[Task to complete]: Transcribe all of the data exactly. Omit the pictures.

[Supplied data]:
+-------+

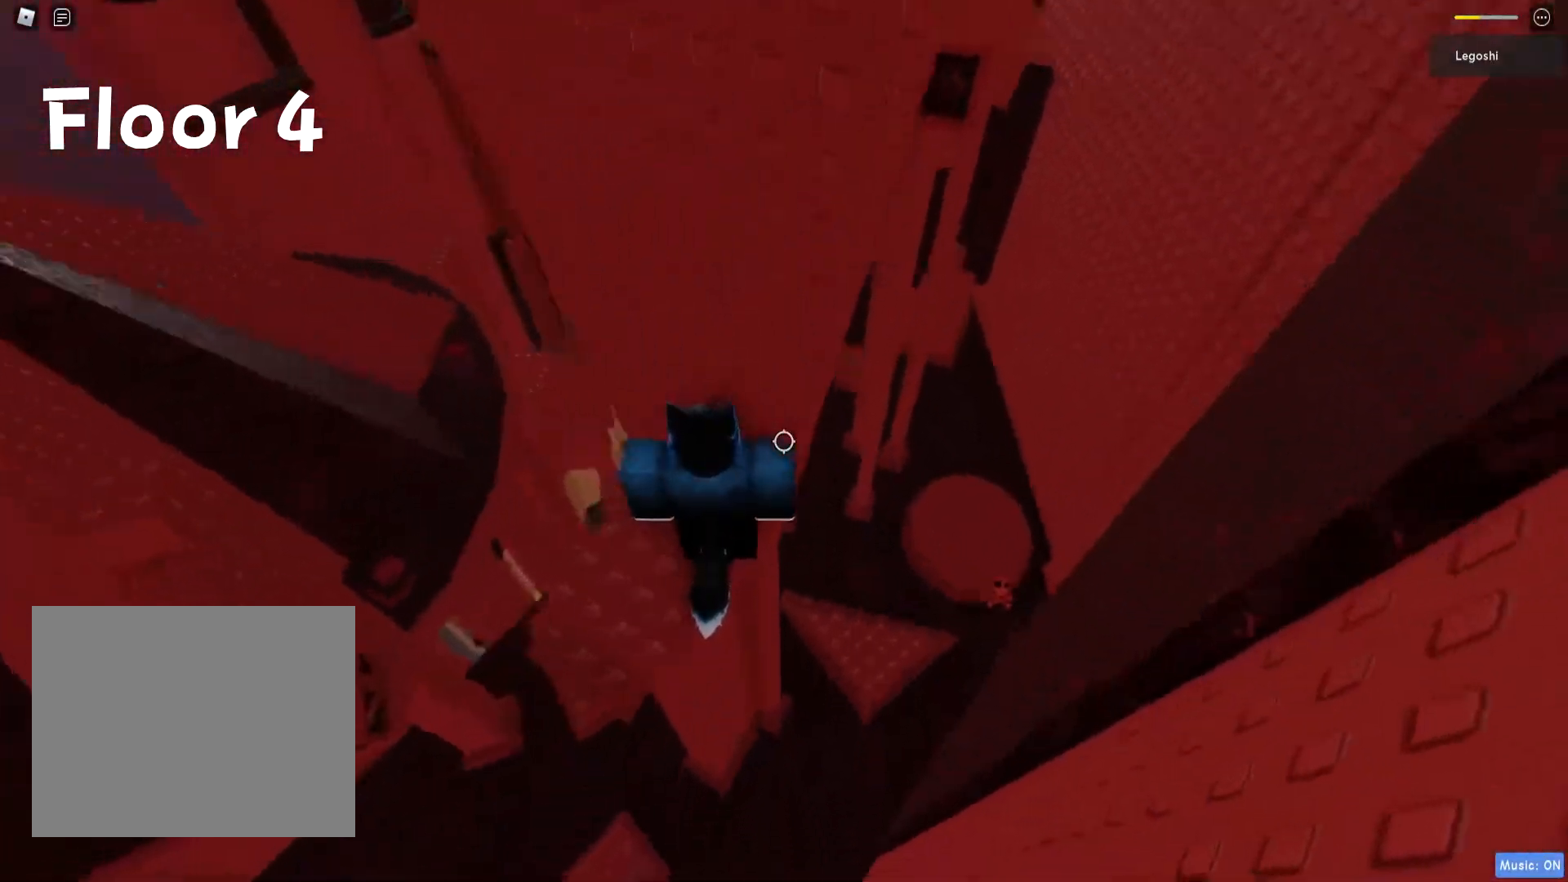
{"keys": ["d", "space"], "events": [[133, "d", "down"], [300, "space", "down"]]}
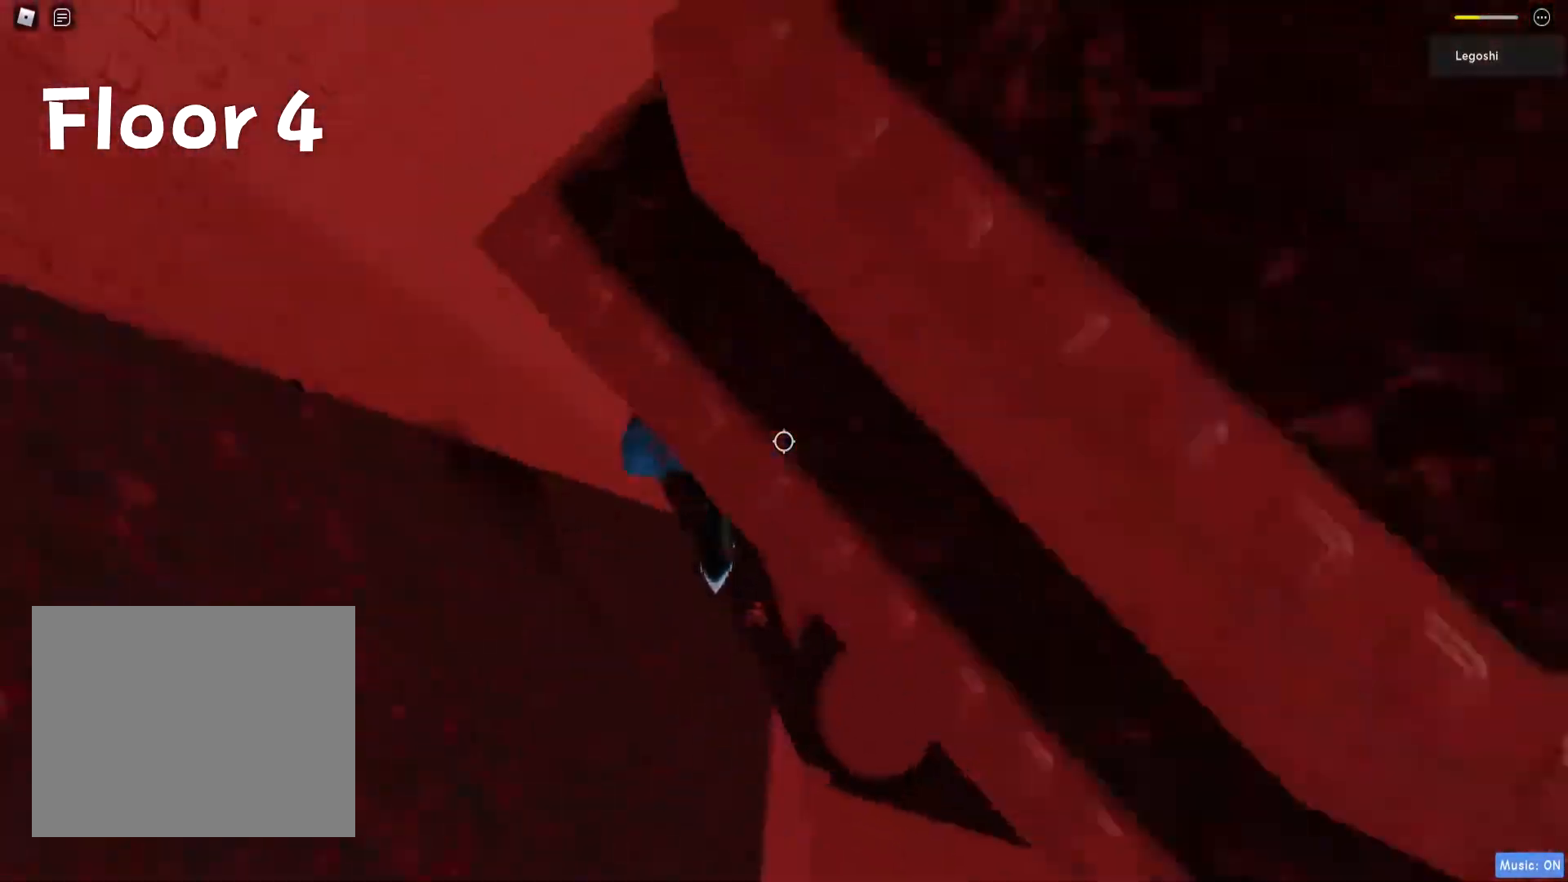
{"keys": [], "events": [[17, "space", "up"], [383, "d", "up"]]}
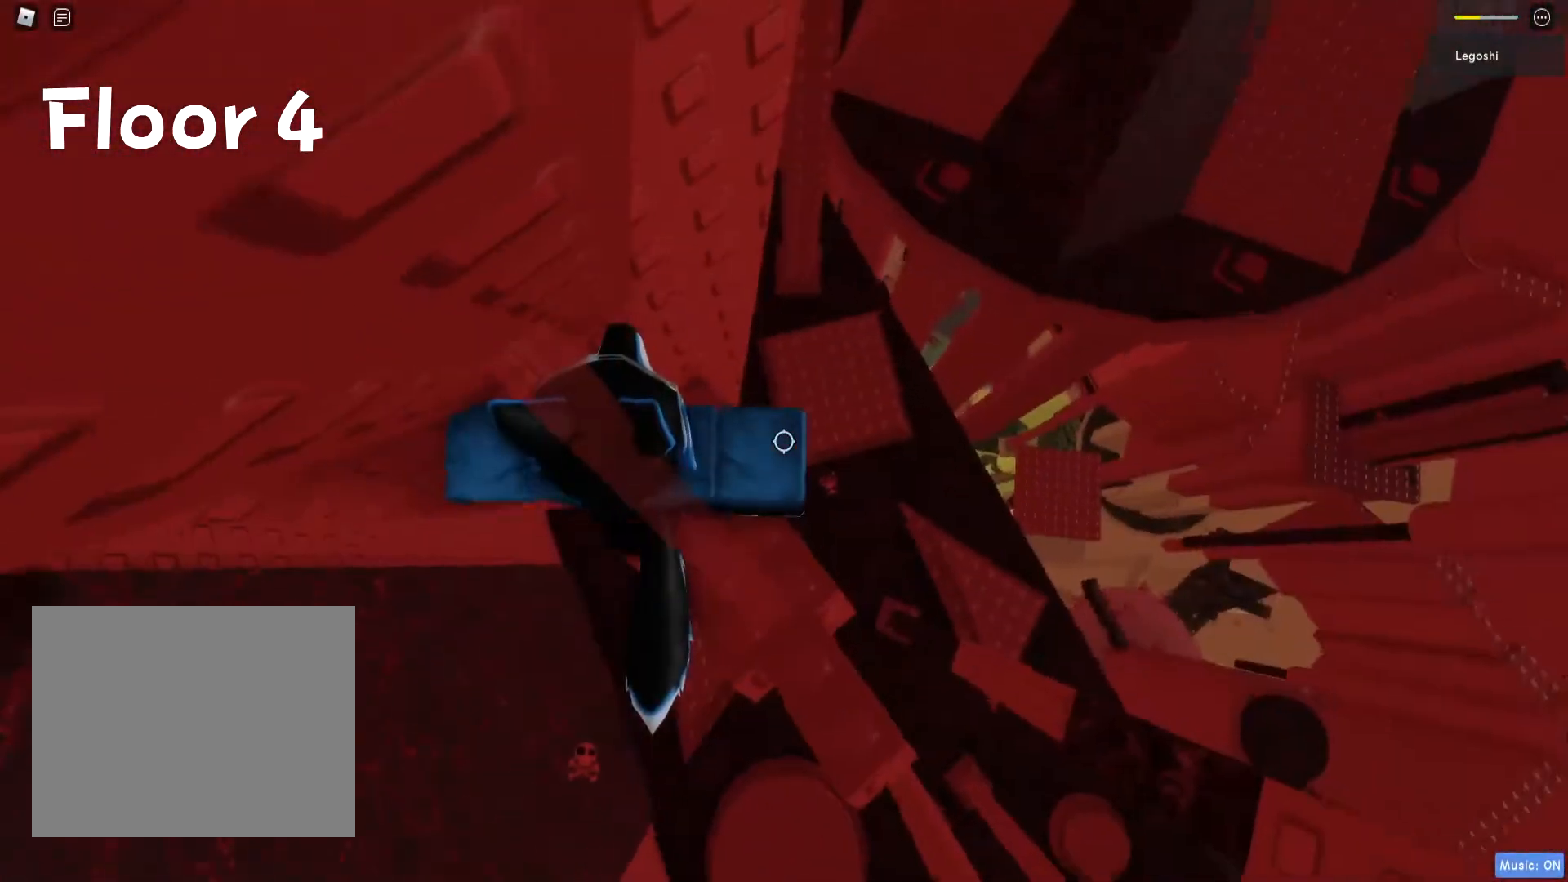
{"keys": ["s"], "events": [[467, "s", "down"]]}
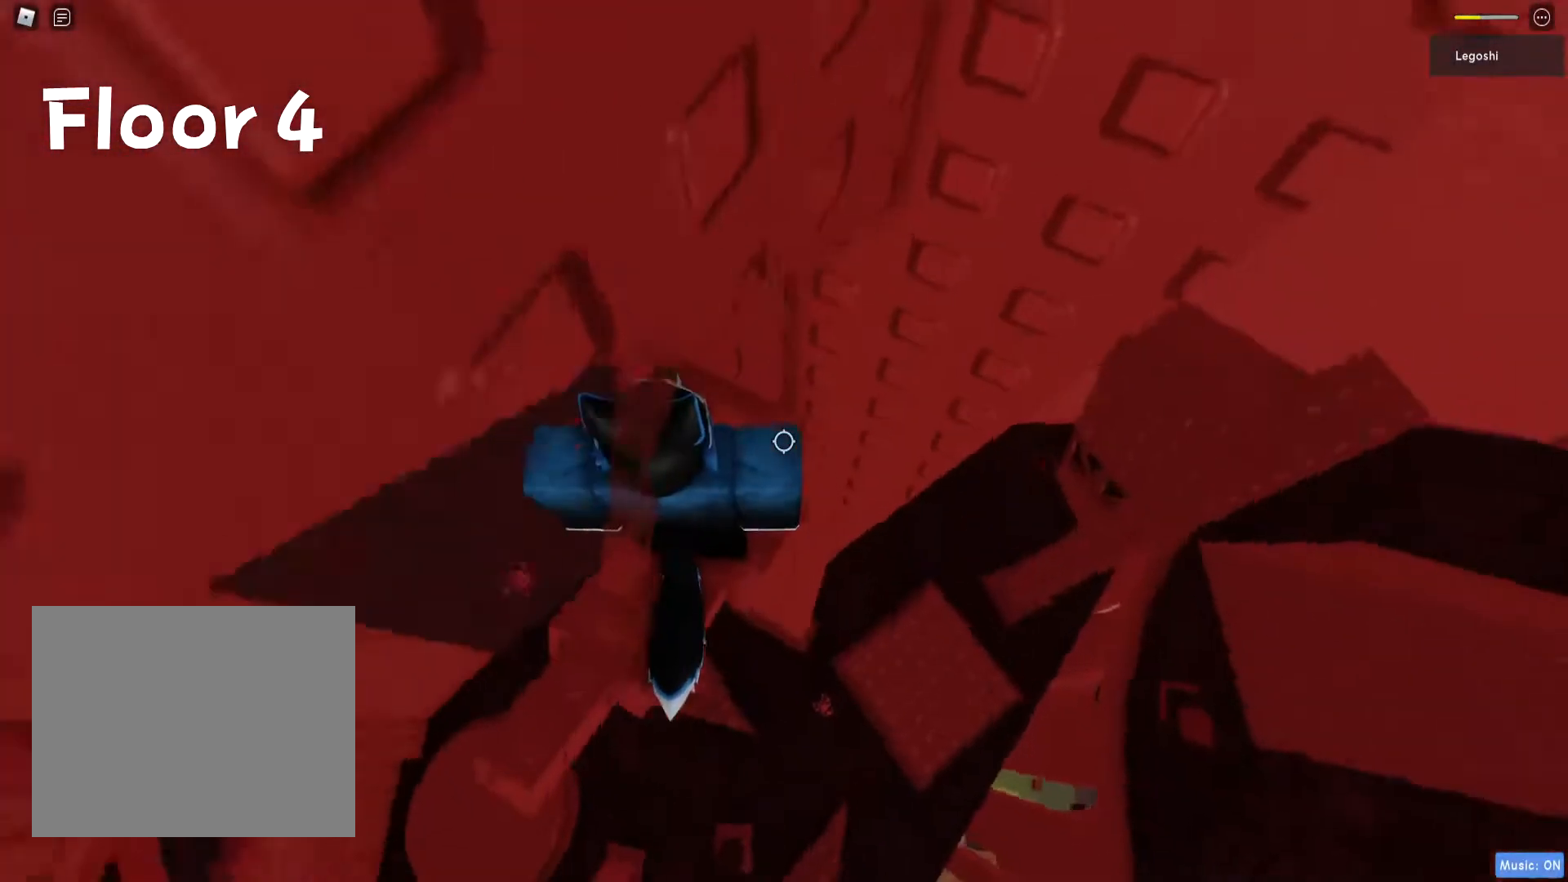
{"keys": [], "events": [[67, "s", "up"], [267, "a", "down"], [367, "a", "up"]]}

+-------+

[Exercise solution]:
{"keys": ["d", "space"], "events": [[133, "d", "down"], [300, "space", "down"]]}
{"keys": [], "events": [[17, "space", "up"], [383, "d", "up"]]}
{"keys": ["s"], "events": [[467, "s", "down"]]}
{"keys": [], "events": [[67, "s", "up"], [267, "a", "down"], [367, "a", "up"]]}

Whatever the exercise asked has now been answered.